Print the lines starting at the one that contains "Az Apple eltávolította a Telegramot" and ending at the last line below, with both ends included. Omit the pictures.

Collected data entries:
■ ■ ■ ■

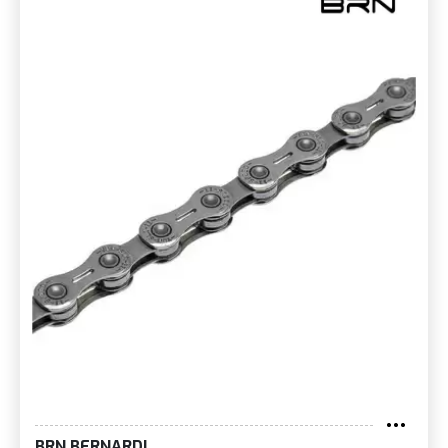
BRN BERNARDI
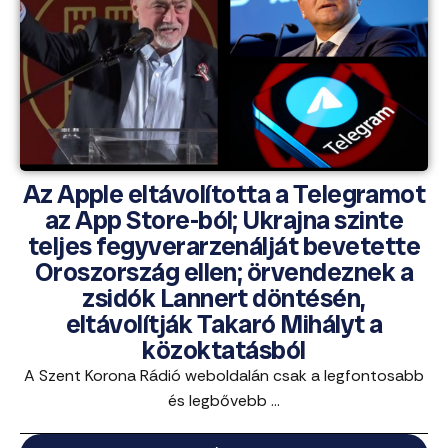
Az Apple eltávolította a Telegramot
az App Store-ból; Ukrajna szinte
teljes fegyverarzenálját bevetette
Oroszország ellen; örvendeznek a
zsidók Lannert döntésén,
eltávolítják Takaró Mihályt a
közoktatásból
A Szent Korona Rádió weboldalán csak a legfontosabb
és legbővebb ...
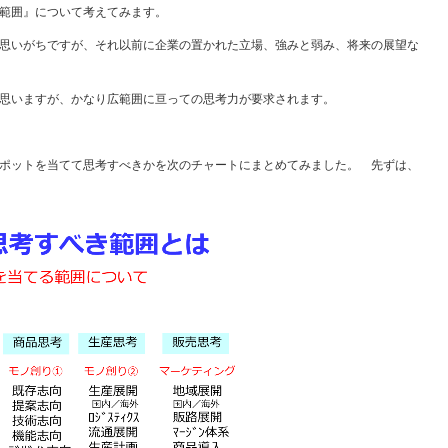
範囲』について考えてみます。
思いがちですが、それ以前に企業の置かれた立場、強みと弱み、将来の展望な
思いますが、かなり広範囲に亘っての思考力が要求されます。
ポットを当てて思考すべきかを次のチャートにまとめてみました。 先ずは、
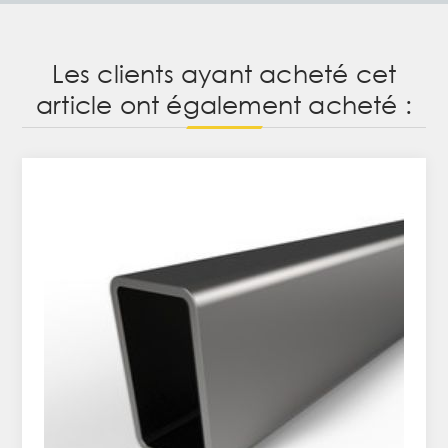
Les clients ayant acheté cet
article ont également acheté :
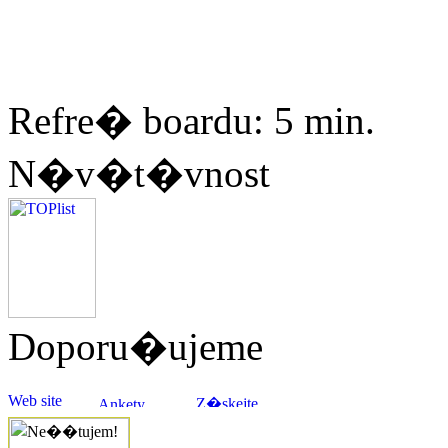
Refre� boardu: 5 min.
N�v�t�vnost
Doporu�ujeme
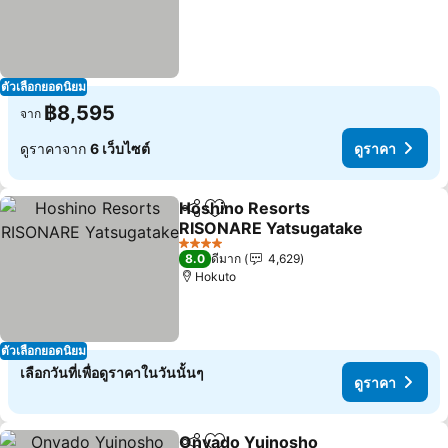
ตัวเลือกยอดนิยม
฿8,595
จาก
ดูราคาจาก
6 เว็บไซต์
ดูราคา
Hoshino Resorts
แชร์
เพิ่มในรายการโปรด
RISONARE Yatsugatake
4 ดาว
8.0
ดีมาก
4,629
Hokuto
ตัวเลือกยอดนิยม
เลือกวันที่เพื่อดูราคาในวันนั้นๆ
ดูราคา
Onyado Yuinosho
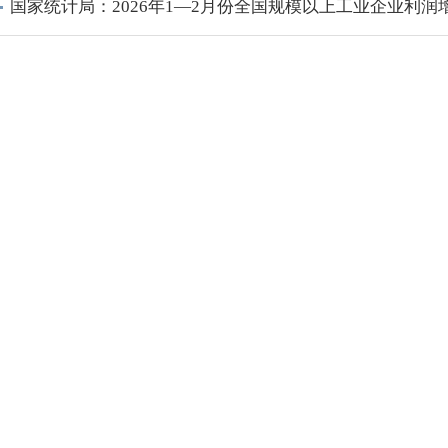
国家统计局：2026年1—2月份全国规模以上工业企业利润增长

■ ■ ■ ■

◆ The completed task:
Az Apple eltávolította a Telegramot
az App Store-ból; Ukrajna szinte
teljes fegyverarzenálját bevetette
Oroszország ellen; örvendeznek a
zsidók Lannert döntésén,
eltávolítják Takaró Mihályt a
közoktatásból
A Szent Korona Rádió weboldalán csak a legfontosabb
és legbővebb ...
範囲』について考えてみます。
思いがちですが、それ以前に企業の置かれた立場、強みと弱み、将来の展望な
思いますが、かなり広範囲に亘っての思考力が要求されます。
ポットを当てて思考すべきかを次のチャートにまとめてみました。 先ずは、
Les clients ayant acheté cet
article ont également acheté :
Refre� boardu: 5 min.
N�v�t�vnost
Doporu�ujeme
ตัวเลือกยอดนิยม
฿8,595
จาก
ดูราคาจาก
6 เว็บไซต์
ดูราคา
Hoshino Resorts
แชร์
เพิ่มในรายการโปรด
RISONARE Yatsugatake
4 ดาว
8.0
ดีมาก
4,629
Hokuto
ตัวเลือกยอดนิยม
เลือกวันที่เพื่อดูราคาในวันนั้นๆ
ดูราคา
Onyado Yuinosho
国家统计局：2026年1—2月份全国规模以上工业企业利润增长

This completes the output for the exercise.